While those Willipaqs released from the relentless summer toil of hunting and gathering holidayed at the shore, the pale-skinned visitors to whom all Indians looked alike made no preparations for the coming of the snows. They covered themselves all in black and took turns hitting each other as they knelt on the sand. The indigenes looked on, astonished.

The fierce coastal winter came and the Willipaqs moved inland to winter over in cozy tunnels dug out of the hillsides, subsisting on unsuspected supplies of dried meat, fish and vegetables. Over the council fires of the Willipaqs that winter, puzzled shamans strove for an intuition to explain the strange behavior of their summer visitors. When the Willipaqs returned to their seaside encampments, they gave a decent burial to what the wolves and foxes had left of the white settlers.

Willipaq County was yet again unimaginatively so named by the next batch of transoceanic intruders who falsely felt that by so doing they would be free from threat of Indian attack. The emigrants were warned of bloody battles sure to follow a collision of cultures. They were easy prey to the scare tales of the old America hands who waffled on, but never left, the docks of Liverpool.
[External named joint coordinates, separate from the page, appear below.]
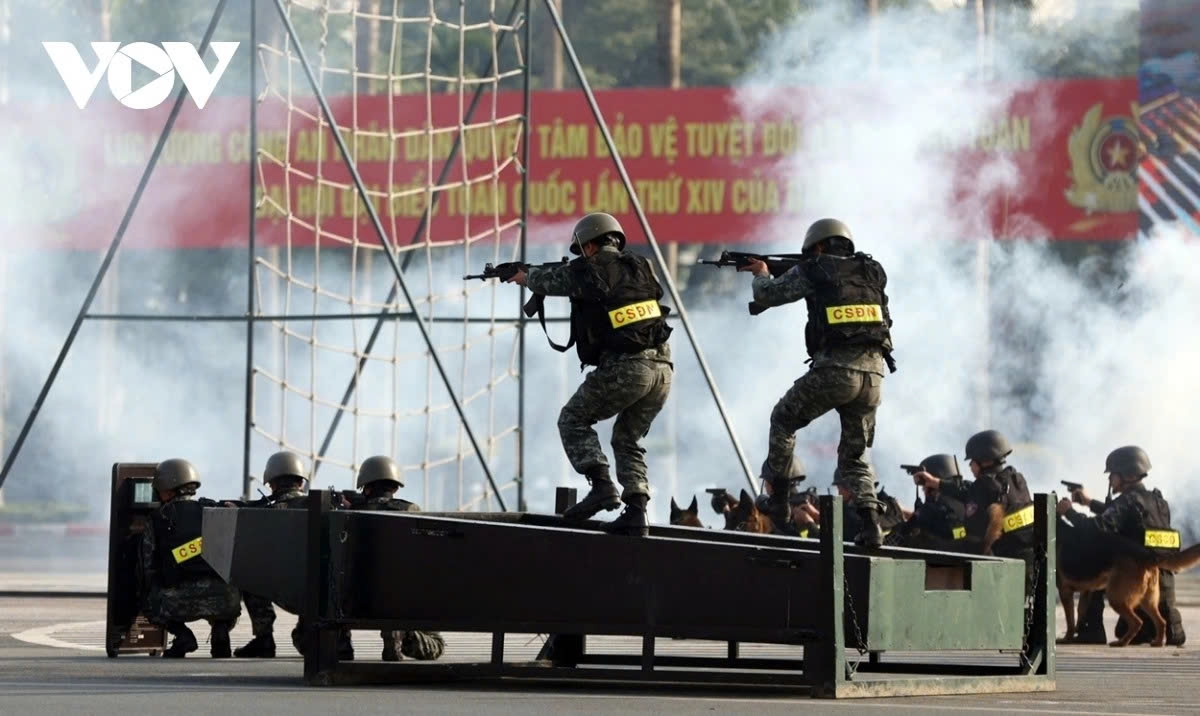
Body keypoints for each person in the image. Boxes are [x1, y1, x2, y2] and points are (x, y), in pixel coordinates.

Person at [504, 212, 674, 537]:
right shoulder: (641, 266)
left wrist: (524, 276)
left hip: (628, 367)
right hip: (662, 370)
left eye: (582, 250)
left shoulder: (590, 269)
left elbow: (553, 281)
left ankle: (601, 486)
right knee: (627, 438)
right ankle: (636, 511)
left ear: (590, 246)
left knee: (572, 420)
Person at [737, 218, 896, 547]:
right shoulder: (871, 272)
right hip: (874, 374)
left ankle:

Roving bands of savages were seen at a distance where acres of wild berries had been ravaged by the goats the first white men brought. Undaunted by the disappearance of the first colony, the newcomers dug right in clearing the land for agriculture—plowing, sowing, nurturing, husbanding, drying and salting. While their livestock roamed at will, toil was the portion of the latest wave of homesteaders.

The Willipaqs quietly moved to a more salubrious neighborhood that year; their berrying grounds had been turned to goat forage. The Willipaqs viewed the European tourist hordes, when they thought about them at all, as a natural phenomenon not unlike the suicidal flotillas of squid that beached themselves in quintennial cycles, causing a horrible stink.